To 500 ml of 0.9 M-AgNO₃ solution was added 500 ml of 1.0M-Fe²⁺ solution and the reaction is allowed — Chemical Equilibrium Chemistry Question
Question
To 500 ml of 0.9 M-AgNO₃ solution was added 500 ml of 1.0M-Fe²⁺ solution and the reaction is allowed to achieve equilibrium at 25°C. Ag⁺(aq) + Fe²⁺(aq) ⇌ Fe³⁺(aq) + Ag(s). For 30 ml of the solution, 25 ml of 0.06 M-KMnO₄ was required for oxidation of Fe²⁺ present.
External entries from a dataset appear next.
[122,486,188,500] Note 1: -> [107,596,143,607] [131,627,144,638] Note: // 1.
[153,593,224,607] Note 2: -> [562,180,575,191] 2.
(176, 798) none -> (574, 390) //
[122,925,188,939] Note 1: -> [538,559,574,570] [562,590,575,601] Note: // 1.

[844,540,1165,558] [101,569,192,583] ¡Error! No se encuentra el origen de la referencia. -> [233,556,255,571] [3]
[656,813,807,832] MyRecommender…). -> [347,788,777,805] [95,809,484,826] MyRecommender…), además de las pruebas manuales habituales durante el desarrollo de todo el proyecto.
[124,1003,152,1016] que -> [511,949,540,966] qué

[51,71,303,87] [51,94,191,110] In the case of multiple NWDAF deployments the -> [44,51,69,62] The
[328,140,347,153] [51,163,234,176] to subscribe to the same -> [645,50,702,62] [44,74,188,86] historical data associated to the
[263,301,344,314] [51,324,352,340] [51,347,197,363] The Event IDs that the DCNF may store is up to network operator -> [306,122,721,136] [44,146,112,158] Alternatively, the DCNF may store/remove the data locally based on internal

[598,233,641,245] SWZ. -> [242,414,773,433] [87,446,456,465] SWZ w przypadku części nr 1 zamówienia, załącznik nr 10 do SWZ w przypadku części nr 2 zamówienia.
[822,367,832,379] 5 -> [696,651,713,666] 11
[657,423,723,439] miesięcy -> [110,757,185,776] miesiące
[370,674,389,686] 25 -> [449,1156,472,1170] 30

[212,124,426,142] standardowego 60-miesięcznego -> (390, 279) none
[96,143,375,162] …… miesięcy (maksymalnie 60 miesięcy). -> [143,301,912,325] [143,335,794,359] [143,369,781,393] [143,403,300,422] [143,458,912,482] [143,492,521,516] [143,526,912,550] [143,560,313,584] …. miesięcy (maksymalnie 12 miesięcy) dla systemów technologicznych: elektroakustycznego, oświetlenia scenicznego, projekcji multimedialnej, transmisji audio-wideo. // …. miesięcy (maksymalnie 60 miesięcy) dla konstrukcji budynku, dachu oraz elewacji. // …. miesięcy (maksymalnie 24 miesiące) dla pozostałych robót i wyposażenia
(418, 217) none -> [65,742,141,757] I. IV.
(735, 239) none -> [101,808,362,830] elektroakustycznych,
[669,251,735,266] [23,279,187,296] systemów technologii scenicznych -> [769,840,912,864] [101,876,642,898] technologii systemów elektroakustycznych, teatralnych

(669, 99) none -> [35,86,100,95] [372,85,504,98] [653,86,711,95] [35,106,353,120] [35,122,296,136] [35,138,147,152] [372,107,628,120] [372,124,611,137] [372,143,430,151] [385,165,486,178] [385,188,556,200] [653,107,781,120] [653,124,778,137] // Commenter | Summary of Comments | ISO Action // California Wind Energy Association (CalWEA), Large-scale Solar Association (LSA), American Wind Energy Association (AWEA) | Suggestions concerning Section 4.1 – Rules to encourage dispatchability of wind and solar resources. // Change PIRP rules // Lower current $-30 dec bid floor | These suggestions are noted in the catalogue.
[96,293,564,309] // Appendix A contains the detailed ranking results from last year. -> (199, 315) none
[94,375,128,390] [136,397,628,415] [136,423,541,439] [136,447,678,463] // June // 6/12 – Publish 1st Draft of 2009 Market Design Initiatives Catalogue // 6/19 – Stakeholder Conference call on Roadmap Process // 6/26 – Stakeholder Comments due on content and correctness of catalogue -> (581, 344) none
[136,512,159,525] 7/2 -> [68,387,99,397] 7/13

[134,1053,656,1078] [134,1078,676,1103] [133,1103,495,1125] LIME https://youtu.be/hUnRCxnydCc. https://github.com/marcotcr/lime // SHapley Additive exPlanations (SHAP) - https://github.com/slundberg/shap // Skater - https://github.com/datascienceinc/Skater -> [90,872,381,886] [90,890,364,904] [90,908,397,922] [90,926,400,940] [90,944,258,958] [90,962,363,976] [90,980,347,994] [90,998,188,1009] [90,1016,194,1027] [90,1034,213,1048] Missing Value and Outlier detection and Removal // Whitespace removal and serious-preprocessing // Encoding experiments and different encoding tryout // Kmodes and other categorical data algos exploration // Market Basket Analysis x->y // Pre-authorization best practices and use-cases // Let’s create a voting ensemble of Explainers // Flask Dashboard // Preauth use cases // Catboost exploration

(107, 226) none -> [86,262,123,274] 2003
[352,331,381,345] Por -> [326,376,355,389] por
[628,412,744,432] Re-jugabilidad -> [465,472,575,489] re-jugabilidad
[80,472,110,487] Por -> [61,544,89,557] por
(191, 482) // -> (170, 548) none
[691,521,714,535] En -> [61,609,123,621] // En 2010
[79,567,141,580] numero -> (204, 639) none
The equilibrium constant (in M⁻¹) for the reaction at 25°C is
💡 Solution & Explanation
Initial concentrations after mixing equal volumes: [Ag⁺] = 0.45 M, [Fe²⁺] = 0.50 M. Let x be the amount reacted at equilibrium: [Ag⁺] = 0.45 - x, [Fe²⁺] = 0.50 - x, [Fe³⁺] = x. 25 ml of 0.06 M KMnO₄ oxidizes Fe²⁺: MnO₄⁻ + 5Fe²⁺ + 8H⁺ → Mn²⁺ + 5Fe³⁺ + 4H₂O. Moles of KMnO₄ = 25 × 0.06 = 1.5 mmol. Moles of Fe²⁺ in 30 ml = 5 × 1.5 = 7.5 mmol. Concentration of Fe²⁺ at equilibrium = 7.5 mmol / 30 ml = 0.25 M. Thus, 0.50 - x = 0.25 => x = 0.25 M. Equilibrium concentrations: [Ag⁺] = 0.20 M, [Fe²⁺] = 0.25 M, [Fe³⁺] = 0.25 M. K_c = [Fe³⁺] / ([Ag⁺][Fe²⁺]) = 0.25 / (0.20 × 0.25) = 1 / 0.20 = 5 M⁻¹. Therefore, correct answer is 5.